Вдруг впереди меня по направлению барсучьей тропы закричали сороки и затем сразу, совершенно неожиданно, словно снизу, из-под земли, на площадке под деревьями появился барсук. Он стоял ко мне боком и долго прислушивался. Потом, по-видимому, не услыхав ничего подозрительного, повернулся и стал спокойно спускаться в овраг. Пройдя несколько шагов, он снова остановился и, повернувшись боком, стал снова прислушиваться. Наконец, окончательно убедившись, что ему ничего не угрожало, барсук пошел дальше. В этот момент я выстрелил. Барсук свернулся на бок и мягко скатился на дно оврага. Когда я подошел к нему, он был мертв.
Настоящие трудности начались тогда, когда мы стали привязывать барсука к палке, чтобы нести его домой на плечах, — в нем, как потом оказалось, было около полутора пудов. Веревка упорно соскальзывала с коротких, толстых, словно пропитанных жиром лап. Да и сам барсук напоминал наполненный жидким жиром мешок. Часть вытопленного сала долго стояла у меня в бутылках, и я мазал им охотничьи сапоги. Все остальное досталось Дмитрию Афанасьевичу.

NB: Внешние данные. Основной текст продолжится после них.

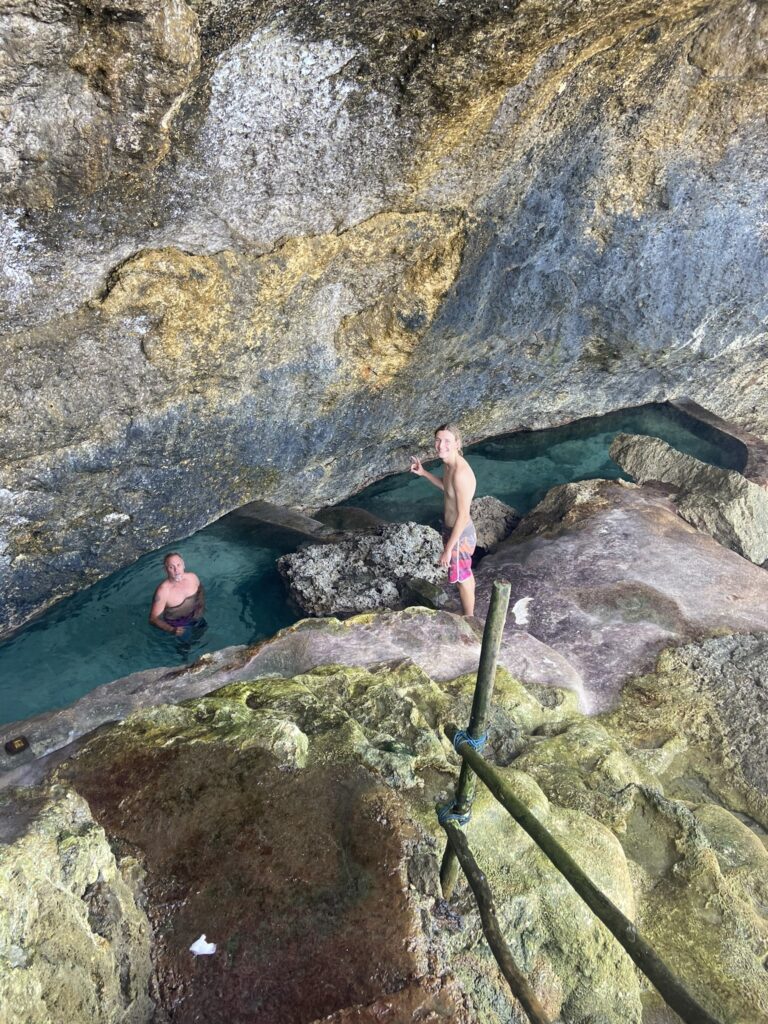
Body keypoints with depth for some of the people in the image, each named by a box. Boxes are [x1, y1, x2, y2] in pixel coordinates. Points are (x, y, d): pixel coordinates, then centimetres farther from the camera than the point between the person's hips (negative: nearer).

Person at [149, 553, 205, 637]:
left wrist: (200, 606, -2)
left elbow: (200, 591, 16)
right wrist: (172, 630, -35)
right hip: (177, 626, -4)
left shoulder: (192, 577, -9)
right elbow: (154, 618, -21)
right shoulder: (163, 591, -25)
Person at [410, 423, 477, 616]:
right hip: (452, 529, 9)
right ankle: (468, 617, 49)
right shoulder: (449, 463, -5)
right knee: (466, 575, 27)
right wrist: (424, 473, 8)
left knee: (462, 579, 13)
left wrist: (448, 549, -23)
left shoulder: (461, 473, -33)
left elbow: (463, 516, -29)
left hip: (460, 535, -9)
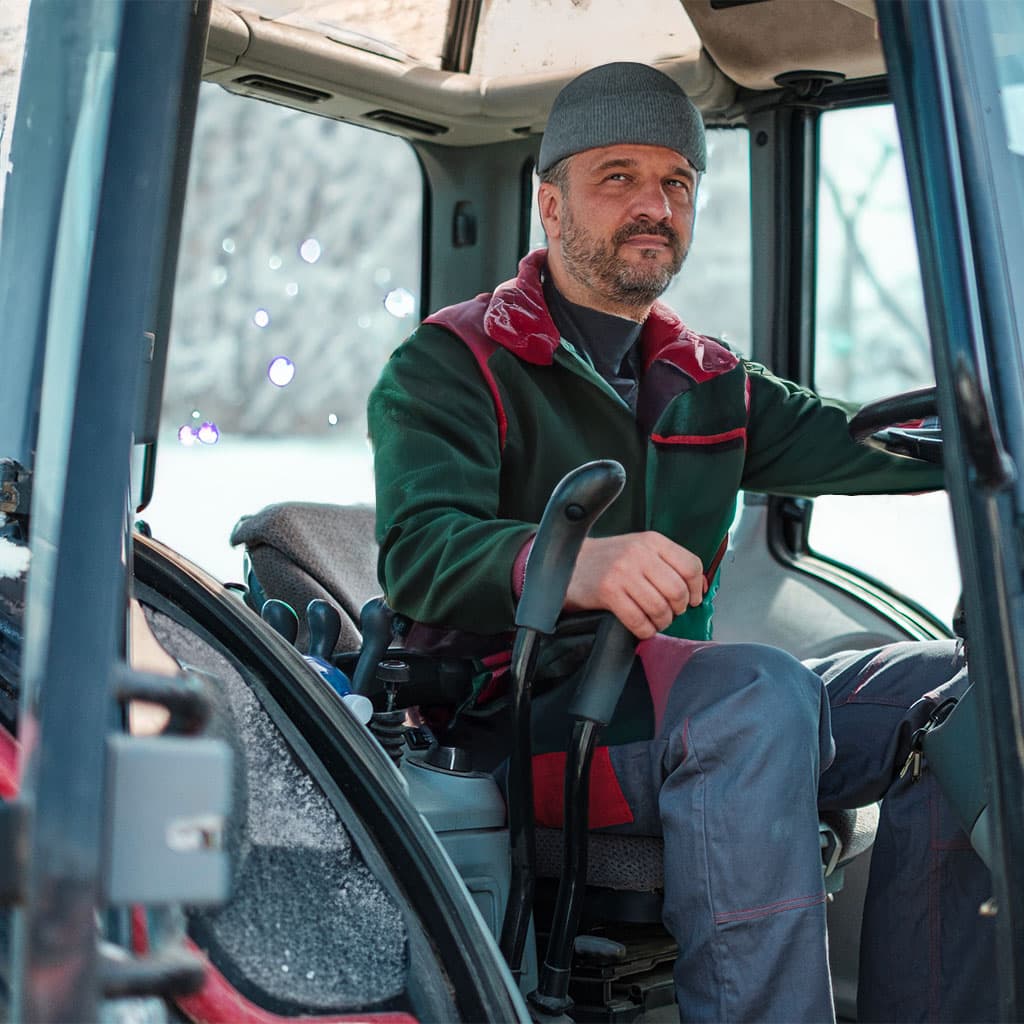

Он бранился, когда мы тащили барсука на себе, но в душе был доволен. Много позднее от других любителей, которые тоже к нему приезжали поохотиться, но меня не знали, я слышал рассказ, как московским охотником в парке музея был взят большой барсук. Им об этом рассказывал сам Дмитрий Афанасьевич и, рассказывая, всю заслугу приписывал мне.
Как настоящий охотник-любитель, Дмитрий Афанасьевич умел чувствовать красоту охоты и окружающей ее обстановки — влажную весеннюю землю на разъезженной лесной дороге, когда мы стояли на тяге; запах горячего березового листа в перелеске, где мы в жаркий августовский день искали тетеревиные выводки; горевшие золотом березы и краснеющие осины на вальдшнепиных высыпках; яркий морозный день с голубым небом и ослепительным снегом в широком поле, иссеченном русачьими маликами...
Дмитрий Афанасьевич весь отдавался окружающему и жил им. Говорил он в это время мало, но из слов его было видно, как чувствовал и переживал всякую черточку и всякое изменение в природе.
В последний раз я видел обоих стариков незадолго до их смерти. Пелагею Яковлевну разбил паралич. У нее отнялись рука и нога, и она беспомощно сидела на крылечке избы, греясь на летнем солнце. Дмитрий Афанасьевич в последнюю свою зиму успел еще взять за сараем в поле двух лисиц и в капкан — хоря около избы. Умер он тихо, так же, как и жил, все обдумав и всем распорядившись. Он хотел, чтобы его похоронили не на приходском кладбище, а около соседней деревни, куда была выдана одна из его дочерей. Ему нравился чистый, сухой и ровный песок, на котором стояла деревня.